-- Required work --
Beginning with the line that holds "#535, status: Bloqué -> Fait" and ending with the last line of the entries below, copy every line exactly and nothing else, with the pictures left out.

____________________

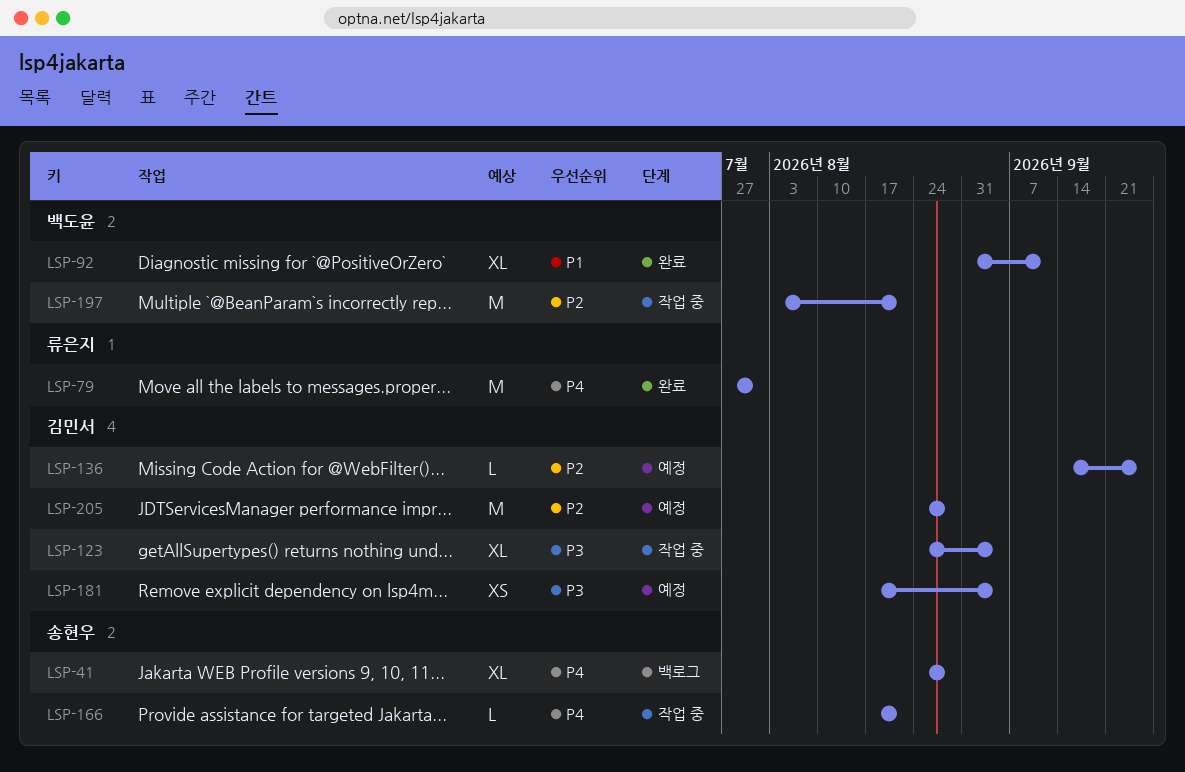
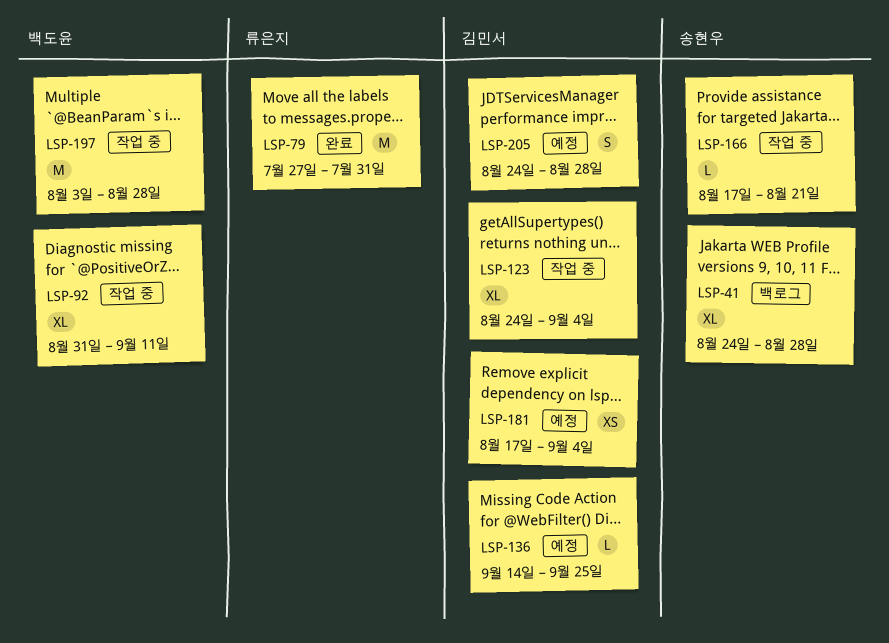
LSP-92, status: 완료 -> 작업 중
LSP-197, due: Aug 21 -> Aug 28
LSP-205, estimate: M -> S

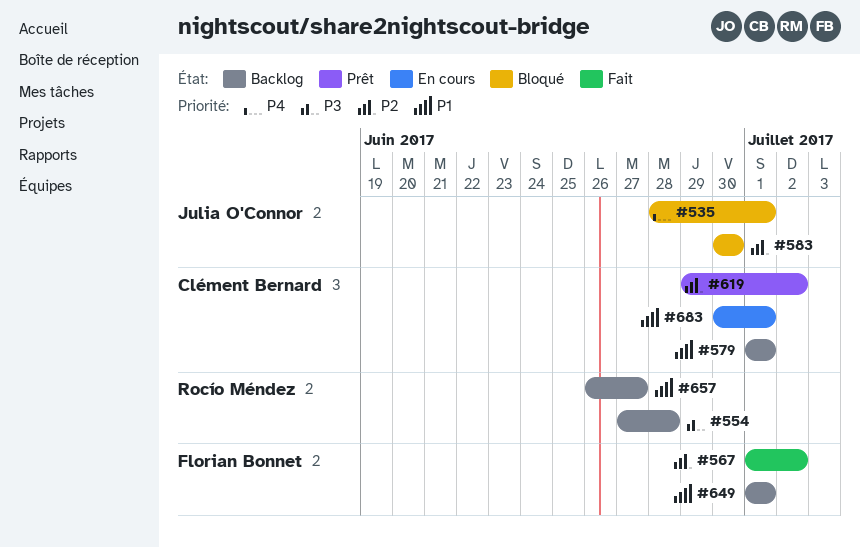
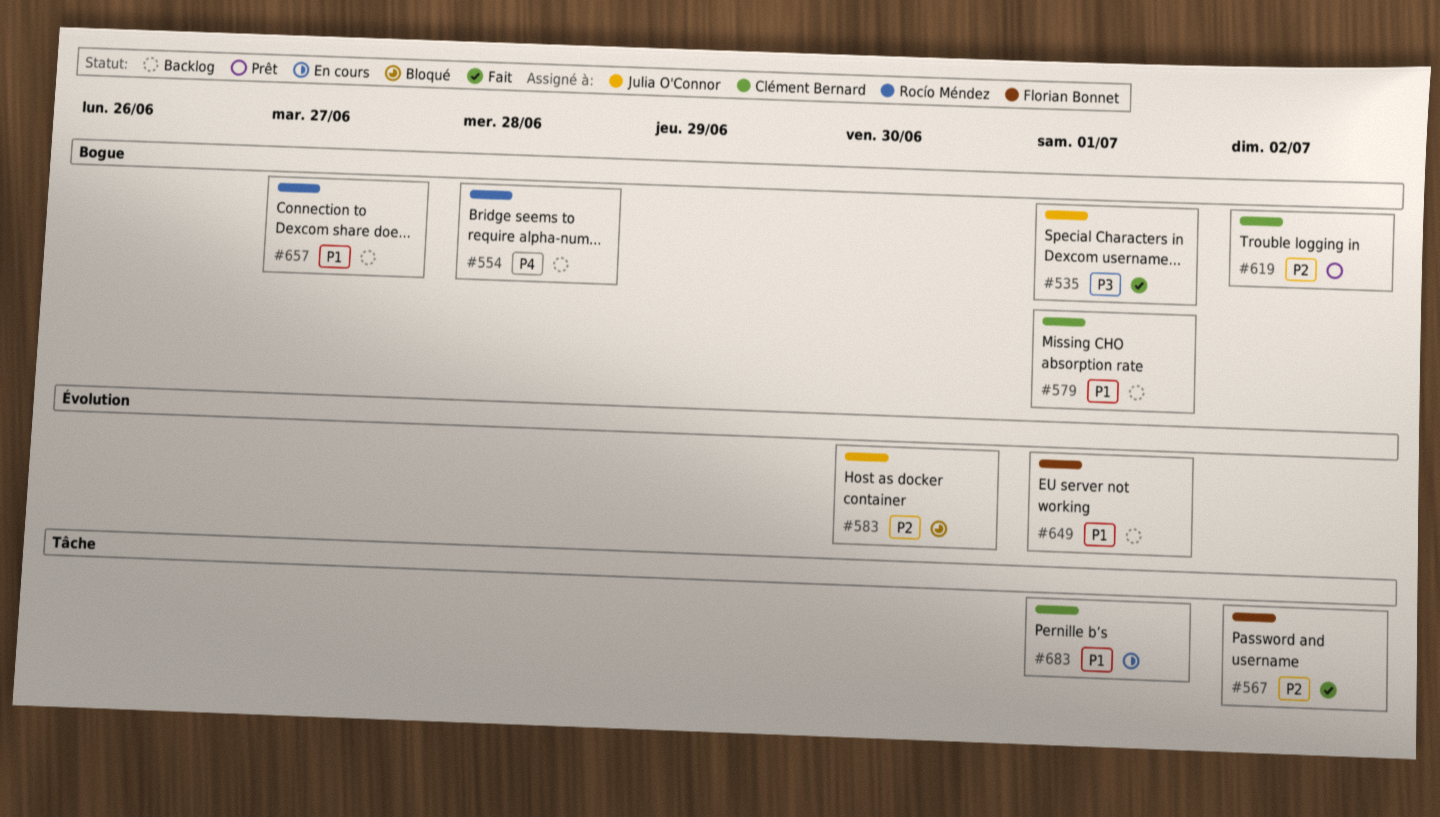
#535, status: Bloqué -> Fait
#535, priority: P4 -> P3
#554, priority: P3 -> P4

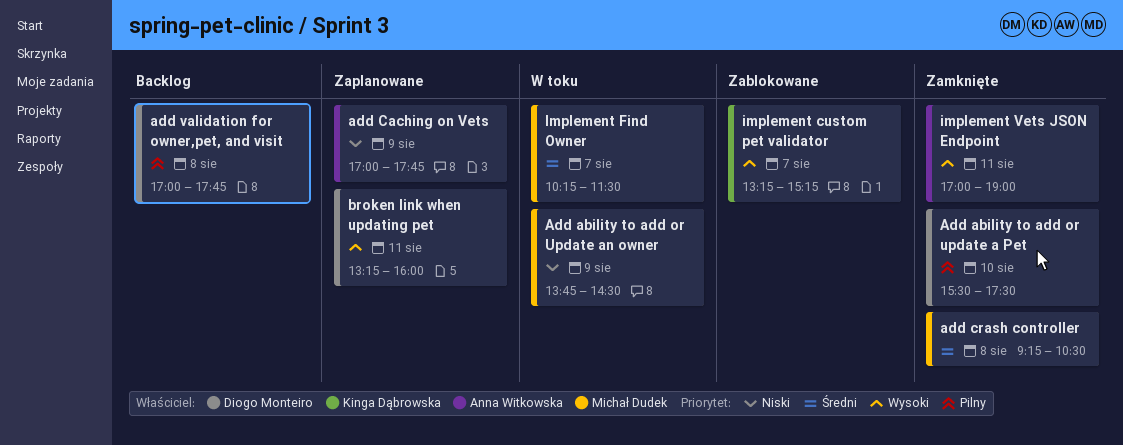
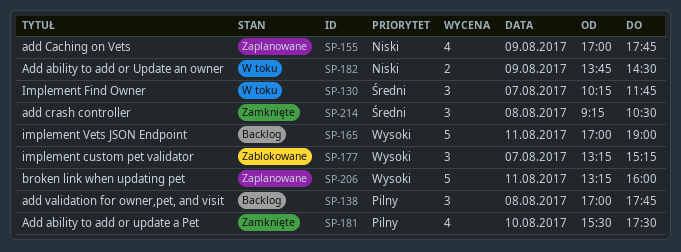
Implement Find Owner, ends: 11:30 -> 11:45
implement Vets JSON Endpoint, status: Zamknięte -> Backlog

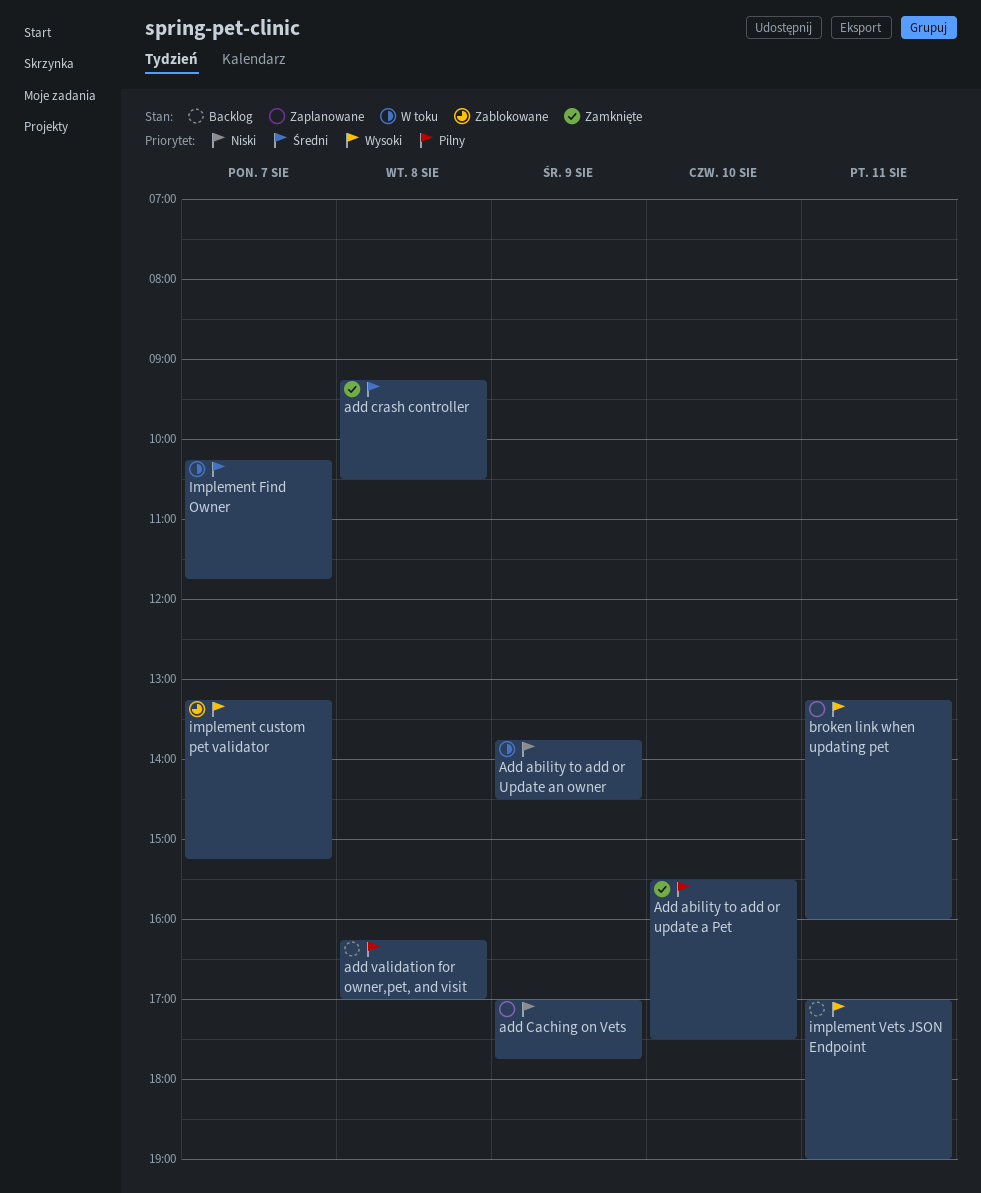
add validation for owner,pet, and visit, begins: 17:00 -> 16:15
add validation for owner,pet, and visit, ends: 17:45 -> 17:00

____________________

-- Result below --
#535, status: Bloqué -> Fait
#535, priority: P4 -> P3
#554, priority: P3 -> P4

Implement Find Owner, ends: 11:30 -> 11:45
implement Vets JSON Endpoint, status: Zamknięte -> Backlog

add validation for owner,pet, and visit, begins: 17:00 -> 16:15
add validation for owner,pet, and visit, ends: 17:45 -> 17:00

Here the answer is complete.